What part of One True God don’t you understand?
Rey Fox says
If we go by the numbers, shouldn’t God be speaking Mandarin?
Glenn Peters says
So, according to the Doctrine of Signatures, eggplant is good for curing us of god?
Cynthia says
An Episcopal priest once showed me how to create a “holy” tortilla. Just scratch the design on the (flour) tortilla and heat up on a griddle. The design will burn into the tortilla. Add fajita meat and sauteed vegetables, salsa, guacamole, sour cream and pico de gallo. The taste is Divine!
owlbear1 says
Not sure what it spells but it certainly stinks of desperation. Or Snake-oil…
Arnosium Upinarum says
It obviously says “DoG”, but then I am mildly dyslexic.
Otherwise it appears that the eggplant prefers goofy-looking font. But I would not be surprised in the least if the markings were ‘assisted’ by human agency to make them a tad more ‘legible’. All for the Greater Glory and all that, of course, since He obviously needs all the help He can get.

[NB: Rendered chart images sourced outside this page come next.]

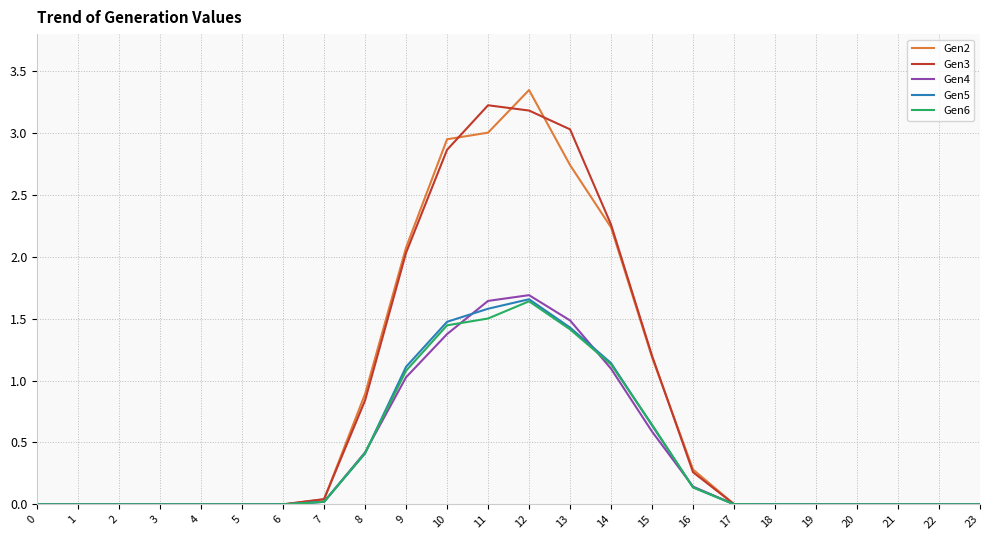

How many lines are shown in the chart?

5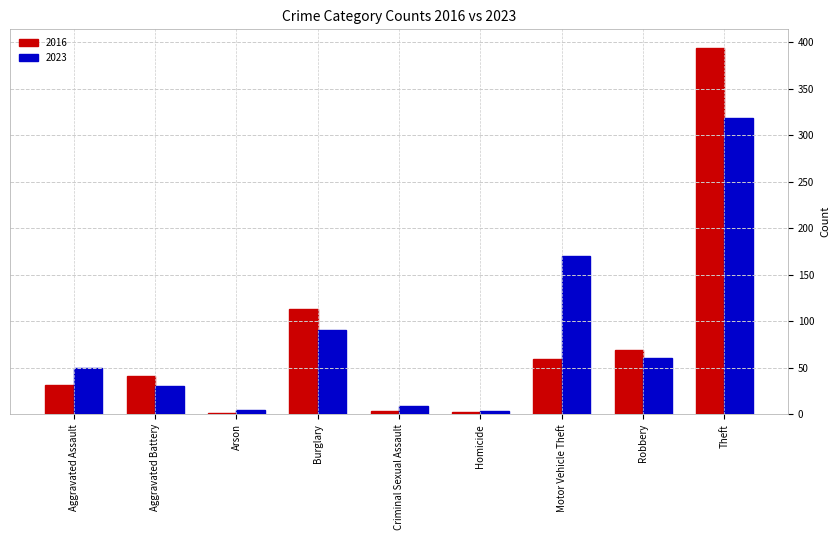

The 2023 series shows 91 at Burglary. True or false?

True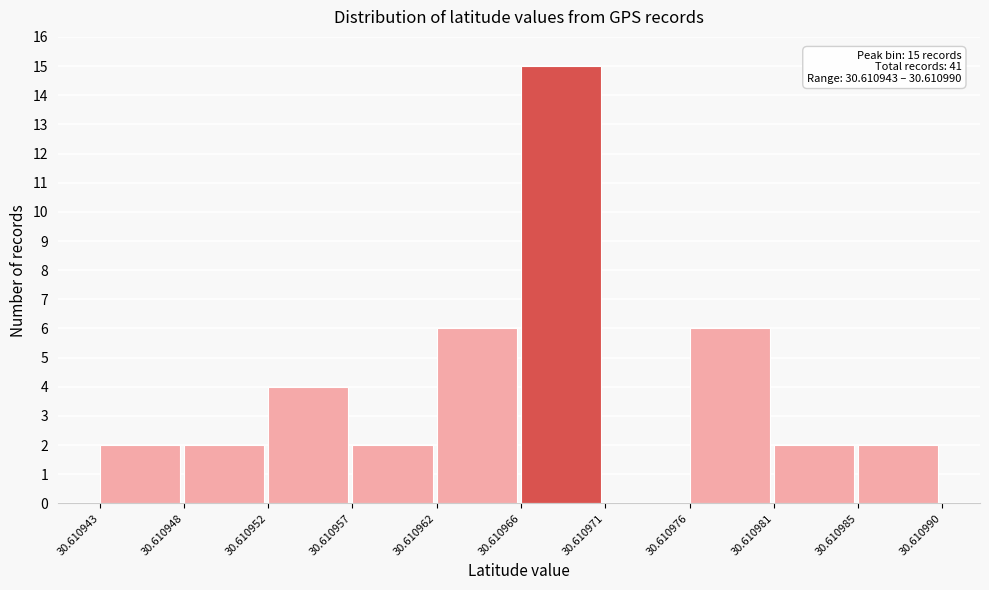

Over which range of the x-axis is the bar tallest?

30.610966 to 30.610971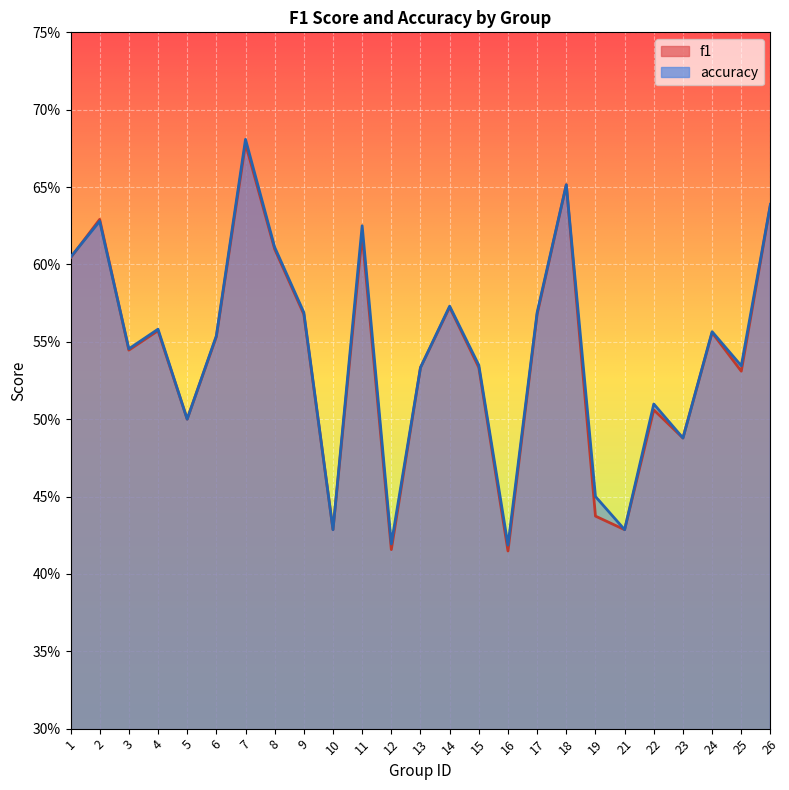

What is the minimum value for f1?

0.4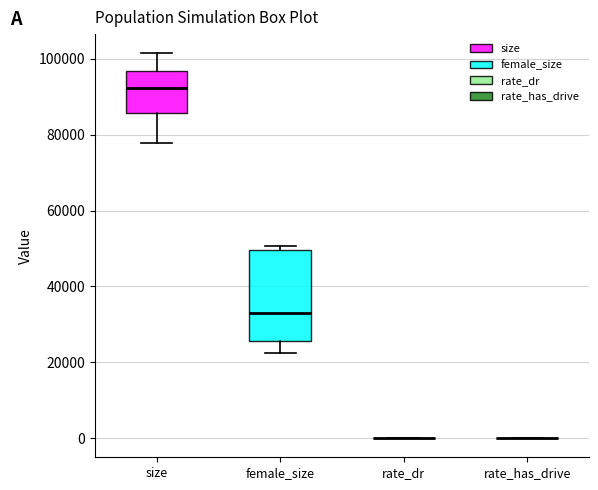

Reading left to right, read every box against the y-axis: the position of its median line, the range the box covers, and the ends of its whiskers. The values are not printed on the chart, so give them approximately, as read against the axis.

size: median 92000, box 86000 to 96000, whiskers 78000 to 102000
female_size: median 32000, box 26000 to 50000, whiskers 22000 to 50000 (just above the box's upper edge)
rate_dr: box collapsed to a line at 0, whiskers 0 to 0
rate_has_drive: box collapsed to a line at 0, whiskers 0 to 0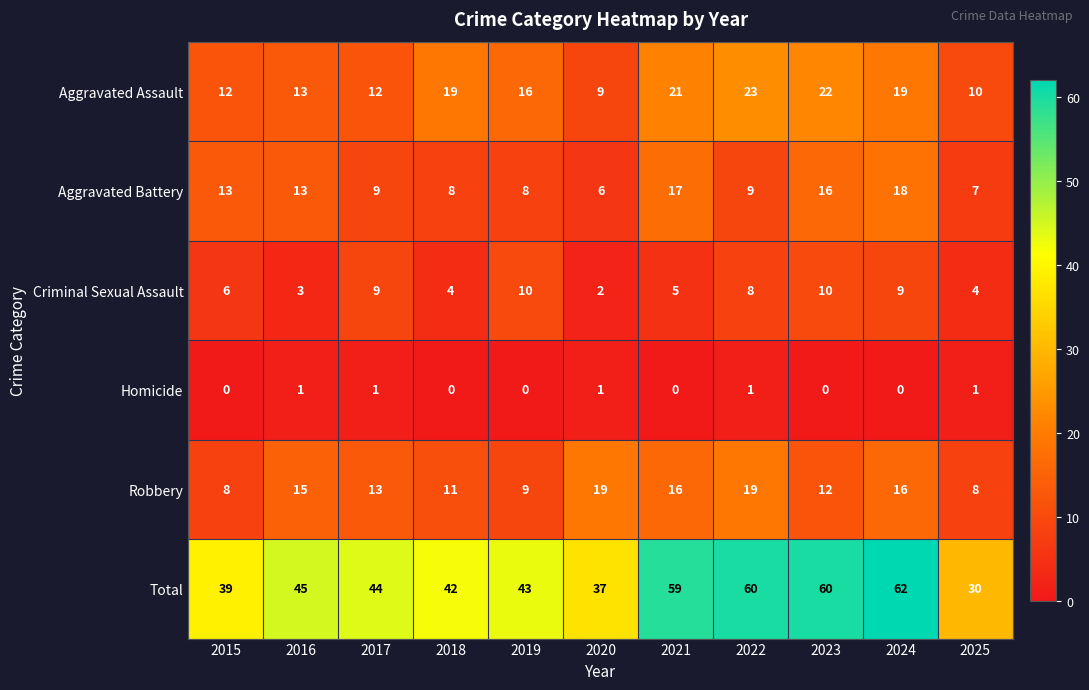

Rank the series at 2015 from highest to lowest value.

Total, Aggravated Battery, Aggravated Assault, Robbery, Criminal Sexual Assault, Homicide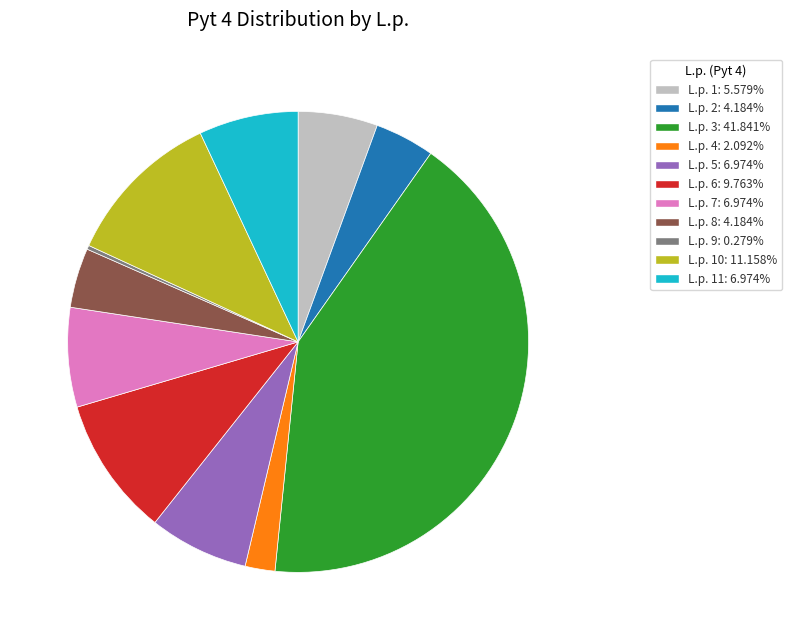

Does any single category account for the majority?

No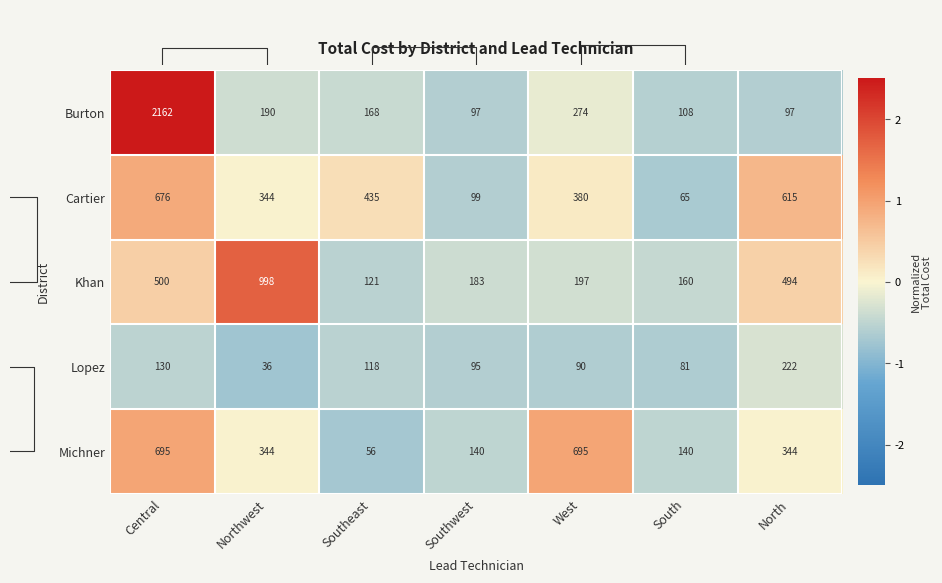

The value of Cartier at Southeast is 267. True or false?

False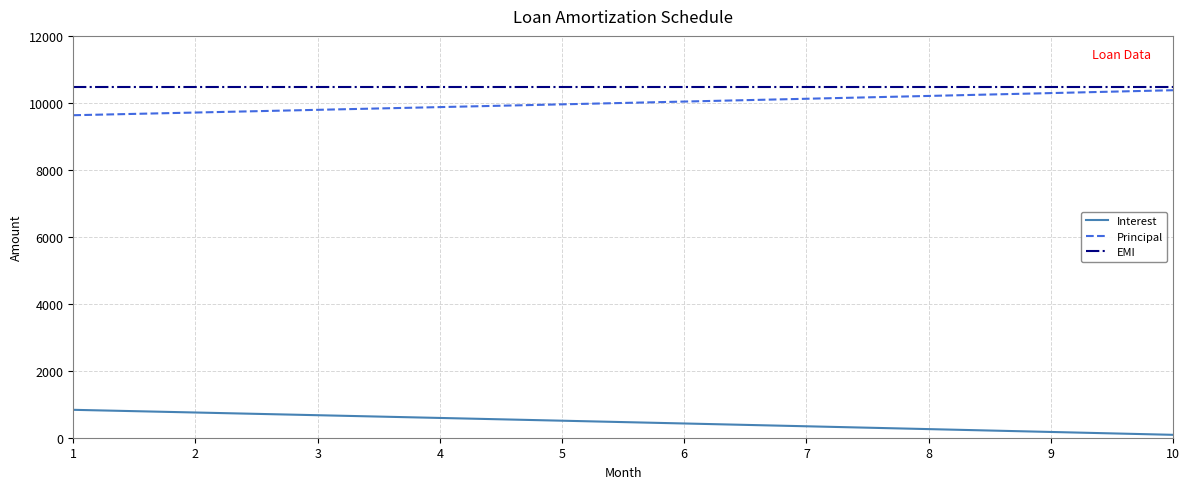

Rank the series at 1 from highest to lowest value.

EMI, Principal, Interest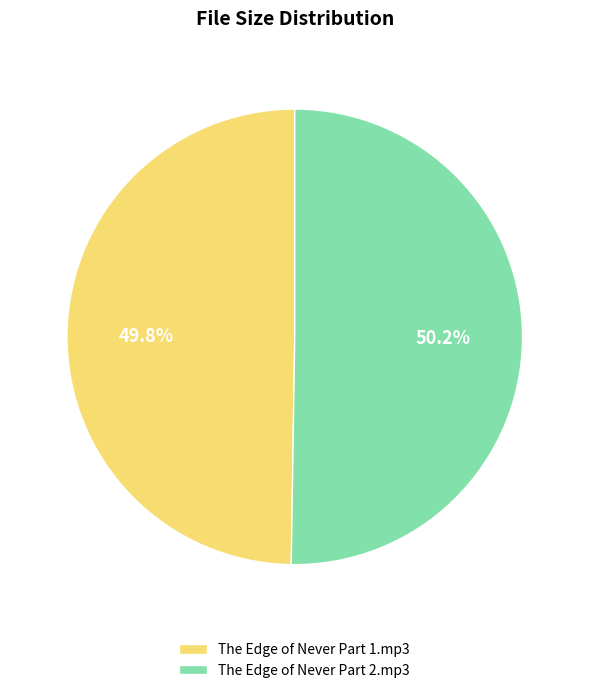

Does any single category account for the majority?

Yes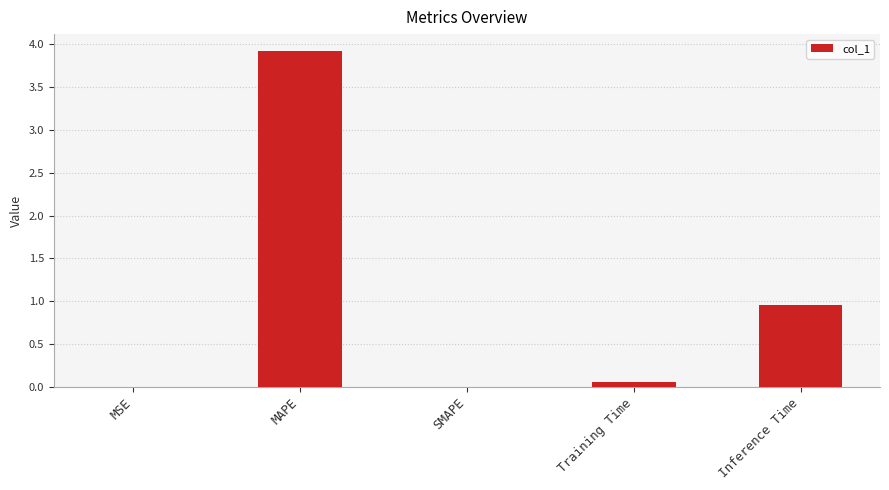

Count the number of categories in the chart.

5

truth machine #15: Good hypothesis. I will also accept this as hard evidence.
Zeno says
Damn! All I can say is that Robert really knows how the game is played. With critical discernment skills like his, he could get a job as master of divine objects in the Vatican’s central reliquary depository.
We should kneel before him.
Brownian says
Sorry Zeno, but Robert is mostly wrong. He is correct in discerning that the character on the right depicts a carpenter, but it’s Richard, not Joseph, making the character on the left Karen and the figure in the middle her drums. (Adult Contemporary iconography can be distinguished from that of the early Disco period by the former’s tendency to not represent keyboards on sacred medallions as they were widely believed to be made from the “Devil’s Teeth”. Theologians continue to debate whether Cyndi Lauper’s synthesizer work on She’s So Unusual confirms or invalidates this belief.)
Chris says
You’d think God could at least forestall the oxidation of His Word with a squirt of lemon juice ;)
jebus says
I think it reads HOAX
DrBadger says
Here’s another one. Though this one definately says Goo.
Brian says
Am I the only one that can see that the rightmost character is actually a lowercase f? Sure, the crossbar isn’t level, but compare it to the crossbar on the capital G and you’ll see that I’m right. “Gof” means nothing to me, though, so I think that the eggplant actually says “Gif”.
Beware of geeks bearing gifs.
Brownian says
If those aren’t words to live by, I don’t know what are.
Rugosa says
*patron saint of mulch?
add my voice to the chorus – that’s t-shirt/bumper sticker worthy.
Monado says
Thalarctos! Comment 60 –
ROTFLMAO!
Dan says
Come on, folks. You’re all looking for textual explanations, which is just confirmation bias.
Clearly, this eggplant depicts the early 1986 lineup of Metallica. That’s Cliff Burton on the left, James Hetfield in the middle, Kirk Hammett on the right, and the little smudge at the top is Lars Ulrich at the back of the stage.
Drhoz! says
actually, the Fortean Times featured holy eggplants on a regular basis in the late 90’s. Every month, another holy vegetable. Oddly enough, they were all in Arabic.
Anthony says
Clearly, it says “GOL”, which means it’s a spanish-speaking soccer (football) fan.